**Collected data entries**
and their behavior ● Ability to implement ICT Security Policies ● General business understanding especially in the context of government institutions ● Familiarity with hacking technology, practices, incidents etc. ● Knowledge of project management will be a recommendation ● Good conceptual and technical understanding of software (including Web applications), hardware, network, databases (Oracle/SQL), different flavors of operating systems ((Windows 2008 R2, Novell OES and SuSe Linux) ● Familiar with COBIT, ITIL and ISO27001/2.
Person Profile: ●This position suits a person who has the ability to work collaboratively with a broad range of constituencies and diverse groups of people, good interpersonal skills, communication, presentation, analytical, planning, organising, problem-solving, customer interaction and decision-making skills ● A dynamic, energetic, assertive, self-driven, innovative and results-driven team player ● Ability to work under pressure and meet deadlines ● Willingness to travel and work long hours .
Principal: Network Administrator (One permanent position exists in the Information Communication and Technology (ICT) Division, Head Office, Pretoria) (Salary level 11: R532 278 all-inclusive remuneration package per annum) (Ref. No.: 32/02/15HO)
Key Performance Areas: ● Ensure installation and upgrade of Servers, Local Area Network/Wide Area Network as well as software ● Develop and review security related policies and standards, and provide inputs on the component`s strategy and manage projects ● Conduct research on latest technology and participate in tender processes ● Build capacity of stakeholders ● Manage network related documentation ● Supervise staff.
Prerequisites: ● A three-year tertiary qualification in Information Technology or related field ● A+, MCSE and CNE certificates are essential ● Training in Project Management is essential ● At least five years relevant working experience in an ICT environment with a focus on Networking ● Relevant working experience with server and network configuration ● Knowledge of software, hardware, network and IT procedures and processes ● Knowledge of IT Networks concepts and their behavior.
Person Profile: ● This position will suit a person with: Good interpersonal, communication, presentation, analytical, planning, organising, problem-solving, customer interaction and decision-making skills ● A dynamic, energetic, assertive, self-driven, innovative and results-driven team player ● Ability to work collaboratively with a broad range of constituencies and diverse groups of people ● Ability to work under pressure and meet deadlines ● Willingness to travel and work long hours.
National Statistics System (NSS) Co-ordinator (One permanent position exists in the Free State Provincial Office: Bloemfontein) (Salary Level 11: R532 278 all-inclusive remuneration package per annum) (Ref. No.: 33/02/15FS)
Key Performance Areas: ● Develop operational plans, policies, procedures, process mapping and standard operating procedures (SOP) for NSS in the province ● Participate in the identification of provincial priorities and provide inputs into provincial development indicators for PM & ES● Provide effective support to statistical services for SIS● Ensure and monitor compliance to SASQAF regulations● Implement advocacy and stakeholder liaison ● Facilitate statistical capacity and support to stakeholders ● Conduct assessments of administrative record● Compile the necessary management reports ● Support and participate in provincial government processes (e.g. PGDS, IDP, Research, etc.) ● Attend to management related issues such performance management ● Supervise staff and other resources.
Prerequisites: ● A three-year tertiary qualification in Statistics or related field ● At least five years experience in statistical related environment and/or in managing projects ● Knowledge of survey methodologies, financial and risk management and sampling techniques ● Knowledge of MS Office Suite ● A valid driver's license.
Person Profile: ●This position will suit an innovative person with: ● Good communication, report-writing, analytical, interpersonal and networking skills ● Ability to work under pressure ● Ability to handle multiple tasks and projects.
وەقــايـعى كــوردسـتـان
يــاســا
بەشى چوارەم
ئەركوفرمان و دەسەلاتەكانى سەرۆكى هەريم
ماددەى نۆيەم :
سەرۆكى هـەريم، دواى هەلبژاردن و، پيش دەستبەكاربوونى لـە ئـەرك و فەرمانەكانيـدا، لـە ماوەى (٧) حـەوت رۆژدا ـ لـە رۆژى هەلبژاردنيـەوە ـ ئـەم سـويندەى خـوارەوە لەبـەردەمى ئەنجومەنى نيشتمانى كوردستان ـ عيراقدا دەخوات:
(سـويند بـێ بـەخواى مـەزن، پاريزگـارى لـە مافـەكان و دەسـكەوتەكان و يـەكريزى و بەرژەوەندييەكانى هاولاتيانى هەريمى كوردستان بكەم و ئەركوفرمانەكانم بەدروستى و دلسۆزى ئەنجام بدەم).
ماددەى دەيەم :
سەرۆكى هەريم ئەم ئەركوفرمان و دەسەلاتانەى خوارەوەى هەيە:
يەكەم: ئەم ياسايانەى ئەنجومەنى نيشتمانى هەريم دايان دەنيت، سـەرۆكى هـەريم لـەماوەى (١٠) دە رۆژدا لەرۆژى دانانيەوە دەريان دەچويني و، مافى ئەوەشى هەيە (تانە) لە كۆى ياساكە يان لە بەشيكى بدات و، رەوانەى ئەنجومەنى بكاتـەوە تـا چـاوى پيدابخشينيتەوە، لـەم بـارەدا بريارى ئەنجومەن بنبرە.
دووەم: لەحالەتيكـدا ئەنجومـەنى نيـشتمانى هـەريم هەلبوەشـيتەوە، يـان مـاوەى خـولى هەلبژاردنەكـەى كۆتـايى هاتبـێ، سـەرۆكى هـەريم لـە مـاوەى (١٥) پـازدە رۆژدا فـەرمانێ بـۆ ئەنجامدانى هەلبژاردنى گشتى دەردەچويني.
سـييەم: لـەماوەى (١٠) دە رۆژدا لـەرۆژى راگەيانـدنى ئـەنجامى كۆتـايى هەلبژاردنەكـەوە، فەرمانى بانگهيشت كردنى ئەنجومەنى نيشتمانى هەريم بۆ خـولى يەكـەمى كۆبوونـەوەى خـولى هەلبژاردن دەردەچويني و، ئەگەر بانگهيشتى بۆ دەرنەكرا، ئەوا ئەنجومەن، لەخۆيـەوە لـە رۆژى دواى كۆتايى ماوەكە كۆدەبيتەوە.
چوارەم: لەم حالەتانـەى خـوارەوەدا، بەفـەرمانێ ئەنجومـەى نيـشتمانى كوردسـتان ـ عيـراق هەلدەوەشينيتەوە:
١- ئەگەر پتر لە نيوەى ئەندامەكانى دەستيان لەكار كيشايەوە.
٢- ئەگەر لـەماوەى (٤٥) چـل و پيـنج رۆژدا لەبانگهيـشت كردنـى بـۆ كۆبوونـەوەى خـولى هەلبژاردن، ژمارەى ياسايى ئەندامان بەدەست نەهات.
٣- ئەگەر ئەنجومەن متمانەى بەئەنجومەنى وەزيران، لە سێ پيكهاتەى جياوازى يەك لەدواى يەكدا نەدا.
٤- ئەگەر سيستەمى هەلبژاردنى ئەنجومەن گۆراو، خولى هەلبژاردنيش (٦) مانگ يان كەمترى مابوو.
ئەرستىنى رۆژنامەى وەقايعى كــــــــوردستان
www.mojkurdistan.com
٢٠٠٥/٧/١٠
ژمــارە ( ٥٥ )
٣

**Work request**
Retype each record in full, please.

**Result for this task**
and their behavior ● Ability to implement ICT Security Policies ● General business understanding especially in the context of government institutions ● Familiarity with hacking technology, practices, incidents etc. ● Knowledge of project management will be a recommendation ● Good conceptual and technical understanding of software (including Web applications), hardware, network, databases (Oracle/SQL), different flavors of operating systems ((Windows 2008 R2, Novell OES and SuSe Linux) ● Familiar with COBIT, ITIL and ISO27001/2.
Person Profile: ●This position suits a person who has the ability to work collaboratively with a broad range of constituencies and diverse groups of people, good interpersonal skills, communication, presentation, analytical, planning, organising, problem-solving, customer interaction and decision-making skills ● A dynamic, energetic, assertive, self-driven, innovative and results-driven team player ● Ability to work under pressure and meet deadlines ● Willingness to travel and work long hours .
Principal: Network Administrator (One permanent position exists in the Information Communication and Technology (ICT) Division, Head Office, Pretoria) (Salary level 11: R532 278 all-inclusive remuneration package per annum) (Ref. No.: 32/02/15HO)
Key Performance Areas: ● Ensure installation and upgrade of Servers, Local Area Network/Wide Area Network as well as software ● Develop and review security related policies and standards, and provide inputs on the component`s strategy and manage projects ● Conduct research on latest technology and participate in tender processes ● Build capacity of stakeholders ● Manage network related documentation ● Supervise staff.
Prerequisites: ● A three-year tertiary qualification in Information Technology or related field ● A+, MCSE and CNE certificates are essential ● Training in Project Management is essential ● At least five years relevant working experience in an ICT environment with a focus on Networking ● Relevant working experience with server and network configuration ● Knowledge of software, hardware, network and IT procedures and processes ● Knowledge of IT Networks concepts and their behavior.
Person Profile: ● This position will suit a person with: Good interpersonal, communication, presentation, analytical, planning, organising, problem-solving, customer interaction and decision-making skills ● A dynamic, energetic, assertive, self-driven, innovative and results-driven team player ● Ability to work collaboratively with a broad range of constituencies and diverse groups of people ● Ability to work under pressure and meet deadlines ● Willingness to travel and work long hours.
National Statistics System (NSS) Co-ordinator (One permanent position exists in the Free State Provincial Office: Bloemfontein) (Salary Level 11: R532 278 all-inclusive remuneration package per annum) (Ref. No.: 33/02/15FS)
Key Performance Areas: ● Develop operational plans, policies, procedures, process mapping and standard operating procedures (SOP) for NSS in the province ● Participate in the identification of provincial priorities and provide inputs into provincial development indicators for PM & ES● Provide effective support to statistical services for SIS● Ensure and monitor compliance to SASQAF regulations● Implement advocacy and stakeholder liaison ● Facilitate statistical capacity and support to stakeholders ● Conduct assessments of administrative record● Compile the necessary management reports ● Support and participate in provincial government processes (e.g. PGDS, IDP, Research, etc.) ● Attend to management related issues such performance management ● Supervise staff and other resources.
Prerequisites: ● A three-year tertiary qualification in Statistics or related field ● At least five years experience in statistical related environment and/or in managing projects ● Knowledge of survey methodologies, financial and risk management and sampling techniques ● Knowledge of MS Office Suite ● A valid driver's license.
Person Profile: ●This position will suit an innovative person with: ● Good communication, report-writing, analytical, interpersonal and networking skills ● Ability to work under pressure ● Ability to handle multiple tasks and projects.
وەقــايـعى كــوردسـتـان
يــاســا
بەشى چوارەم
ئەركوفرمان و دەسەلاتەكانى سەرۆكى هەريم
ماددەى نۆيەم :
سەرۆكى هـەريم، دواى هەلبژاردن و، پيش دەستبەكاربوونى لـە ئـەرك و فەرمانەكانيـدا، لـە ماوەى (٧) حـەوت رۆژدا ـ لـە رۆژى هەلبژاردنيـەوە ـ ئـەم سـويندەى خـوارەوە لەبـەردەمى ئەنجومەنى نيشتمانى كوردستان ـ عيراقدا دەخوات:
(سـويند بـێ بـەخواى مـەزن، پاريزگـارى لـە مافـەكان و دەسـكەوتەكان و يـەكريزى و بەرژەوەندييەكانى هاولاتيانى هەريمى كوردستان بكەم و ئەركوفرمانەكانم بەدروستى و دلسۆزى ئەنجام بدەم).
ماددەى دەيەم :
سەرۆكى هەريم ئەم ئەركوفرمان و دەسەلاتانەى خوارەوەى هەيە:
يەكەم: ئەم ياسايانەى ئەنجومەنى نيشتمانى هەريم دايان دەنيت، سـەرۆكى هـەريم لـەماوەى (١٠) دە رۆژدا لەرۆژى دانانيەوە دەريان دەچويني و، مافى ئەوەشى هەيە (تانە) لە كۆى ياساكە يان لە بەشيكى بدات و، رەوانەى ئەنجومەنى بكاتـەوە تـا چـاوى پيدابخشينيتەوە، لـەم بـارەدا بريارى ئەنجومەن بنبرە.
دووەم: لەحالەتيكـدا ئەنجومـەنى نيـشتمانى هـەريم هەلبوەشـيتەوە، يـان مـاوەى خـولى هەلبژاردنەكـەى كۆتـايى هاتبـێ، سـەرۆكى هـەريم لـە مـاوەى (١٥) پـازدە رۆژدا فـەرمانێ بـۆ ئەنجامدانى هەلبژاردنى گشتى دەردەچويني.
سـييەم: لـەماوەى (١٠) دە رۆژدا لـەرۆژى راگەيانـدنى ئـەنجامى كۆتـايى هەلبژاردنەكـەوە، فەرمانى بانگهيشت كردنى ئەنجومەنى نيشتمانى هەريم بۆ خـولى يەكـەمى كۆبوونـەوەى خـولى هەلبژاردن دەردەچويني و، ئەگەر بانگهيشتى بۆ دەرنەكرا، ئەوا ئەنجومەن، لەخۆيـەوە لـە رۆژى دواى كۆتايى ماوەكە كۆدەبيتەوە.
چوارەم: لەم حالەتانـەى خـوارەوەدا، بەفـەرمانێ ئەنجومـەى نيـشتمانى كوردسـتان ـ عيـراق هەلدەوەشينيتەوە:
١- ئەگەر پتر لە نيوەى ئەندامەكانى دەستيان لەكار كيشايەوە.
٢- ئەگەر لـەماوەى (٤٥) چـل و پيـنج رۆژدا لەبانگهيـشت كردنـى بـۆ كۆبوونـەوەى خـولى هەلبژاردن، ژمارەى ياسايى ئەندامان بەدەست نەهات.
٣- ئەگەر ئەنجومەن متمانەى بەئەنجومەنى وەزيران، لە سێ پيكهاتەى جياوازى يەك لەدواى يەكدا نەدا.
٤- ئەگەر سيستەمى هەلبژاردنى ئەنجومەن گۆراو، خولى هەلبژاردنيش (٦) مانگ يان كەمترى مابوو.
ئەرستىنى رۆژنامەى وەقايعى كــــــــوردستان
www.mojkurdistan.com
٢٠٠٥/٧/١٠
ژمــارە ( ٥٥ )
٣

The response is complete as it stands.